**REQUIRED ACTION A:**
Answer these questions about the password-cracking guide:
(i) Which password analyzer does the team use on recovered plaintext?
(ii) What default initial password is given as an example of one that never gets changed?
(iii) What does the guide say systems administrators want instead of GPU-focused tools?

**DOCUMENT TEXT:**
※ ※ ※

1 featured image 1
Technical Security Insights

Let's Get Cracking: A Beginner's Guide to Password Analysis

February 14, 2019

The Focal Point Attack & Penetration team performs many internal penetration tests that culminate in a compromise of Windows Active Directory domains and access to the password hashes of all domain users. Like many teams that provide pen testing services, we have a high-powered GPU-based password-cracking rig that we use to recover high-value or time-sensitive passwords. But sometimes we’re on-site without access to our VPN or we’re in the the reporting window following a test, and someone is using the rig for an active test. Whatever the reason, we still get a lot of mileage from the classic password cracker, john, even in this age of GPU-based cracking with hashcat (which we also love but is not the focus of this post).

Whenever we compromise a domain and gain access to user passwords, we perform an analysis of the recovered plaintext using Robin Wood's handy password analyzer, pipal, to give our clients an idea of common weaknesses in their users' passwords. Sometimes it's a default initial password like “Today123” that never gets changed; sometimes it's a progression of users moving from "Password1" to "Password2" to "Password3"; sometimes it's finding that many users have the company name in their passwords.

We typically recommend an internal password auditing process to help weed out these weaknesses, but it can be tough to find resources to help our clients get started with password cracking . Most of the state-of-the-art tools in password cracking are focused on GPUs and hashcat, for good reason, but those are overkill for a systems administrator who just wants to eliminate all the “Winter2019” passwords (Happy New Year!). Instead, what they want is a Couch to 5k for password cracking, which is what we aim to provide in this guide.

※ ※ ※

[Collected data]
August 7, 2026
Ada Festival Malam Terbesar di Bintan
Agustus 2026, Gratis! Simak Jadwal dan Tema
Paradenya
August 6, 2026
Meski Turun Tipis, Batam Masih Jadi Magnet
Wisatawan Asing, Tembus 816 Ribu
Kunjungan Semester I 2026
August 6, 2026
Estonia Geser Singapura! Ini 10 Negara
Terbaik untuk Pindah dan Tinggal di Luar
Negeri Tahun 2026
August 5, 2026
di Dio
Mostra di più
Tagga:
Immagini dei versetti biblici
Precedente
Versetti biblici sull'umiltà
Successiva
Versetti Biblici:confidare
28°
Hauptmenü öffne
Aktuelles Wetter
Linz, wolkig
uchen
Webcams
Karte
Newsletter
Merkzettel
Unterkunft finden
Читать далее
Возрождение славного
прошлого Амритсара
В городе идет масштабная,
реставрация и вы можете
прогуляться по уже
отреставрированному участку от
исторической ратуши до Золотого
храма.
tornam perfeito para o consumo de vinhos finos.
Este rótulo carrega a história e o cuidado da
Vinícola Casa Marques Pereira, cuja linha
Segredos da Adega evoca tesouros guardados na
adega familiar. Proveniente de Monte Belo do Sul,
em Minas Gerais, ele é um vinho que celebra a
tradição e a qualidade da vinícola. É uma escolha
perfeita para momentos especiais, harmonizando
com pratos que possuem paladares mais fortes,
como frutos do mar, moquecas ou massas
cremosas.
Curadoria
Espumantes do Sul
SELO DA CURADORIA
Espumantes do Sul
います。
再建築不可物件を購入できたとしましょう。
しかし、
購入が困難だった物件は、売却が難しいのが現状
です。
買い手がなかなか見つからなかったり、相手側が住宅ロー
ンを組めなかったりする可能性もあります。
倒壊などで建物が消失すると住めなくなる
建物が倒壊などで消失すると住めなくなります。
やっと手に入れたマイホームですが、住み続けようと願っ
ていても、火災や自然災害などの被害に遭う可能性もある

※ ※ ※

**REQUIRED ACTION B:** How many lines of the entries contain the word "August"? Reply with the number only.

**RESULT A:**
(i) Robin Wood's pipal
(ii) "Today123"
(iii) A Couch to 5k for password cracking

**RESULT B:** 4